» Do this
Write out the items below word for word, starting with the line that contains "Tullaroan | Score / Against: 4-65 -> 4-44" and ending with the line that contains "- row: x | Wronki | —", including both of those lines.
[Begin]
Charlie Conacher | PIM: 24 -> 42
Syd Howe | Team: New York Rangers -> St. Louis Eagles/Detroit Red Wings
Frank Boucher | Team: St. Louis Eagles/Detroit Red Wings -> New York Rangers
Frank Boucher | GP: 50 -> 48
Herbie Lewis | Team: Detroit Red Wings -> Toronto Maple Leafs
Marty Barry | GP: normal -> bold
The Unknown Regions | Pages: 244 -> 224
[End]
[Begin]
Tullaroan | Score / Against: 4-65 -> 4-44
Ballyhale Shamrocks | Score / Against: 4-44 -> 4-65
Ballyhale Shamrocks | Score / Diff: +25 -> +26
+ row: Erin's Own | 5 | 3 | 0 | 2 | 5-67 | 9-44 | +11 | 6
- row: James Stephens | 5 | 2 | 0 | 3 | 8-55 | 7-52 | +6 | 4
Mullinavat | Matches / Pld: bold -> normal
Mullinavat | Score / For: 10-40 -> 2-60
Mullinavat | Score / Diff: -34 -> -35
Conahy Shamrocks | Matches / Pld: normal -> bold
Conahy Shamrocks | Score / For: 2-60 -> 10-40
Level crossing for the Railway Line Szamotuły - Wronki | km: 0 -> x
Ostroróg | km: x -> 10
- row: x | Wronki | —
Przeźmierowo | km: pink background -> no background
[End]
» Task response
Tullaroan | Score / Against: 4-65 -> 4-44
Ballyhale Shamrocks | Score / Against: 4-44 -> 4-65
Ballyhale Shamrocks | Score / Diff: +25 -> +26
+ row: Erin's Own | 5 | 3 | 0 | 2 | 5-67 | 9-44 | +11 | 6
- row: James Stephens | 5 | 2 | 0 | 3 | 8-55 | 7-52 | +6 | 4
Mullinavat | Matches / Pld: bold -> normal
Mullinavat | Score / For: 10-40 -> 2-60
Mullinavat | Score / Diff: -34 -> -35
Conahy Shamrocks | Matches / Pld: normal -> bold
Conahy Shamrocks | Score / For: 2-60 -> 10-40
Level crossing for the Railway Line Szamotuły - Wronki | km: 0 -> x
Ostroróg | km: x -> 10
- row: x | Wronki | —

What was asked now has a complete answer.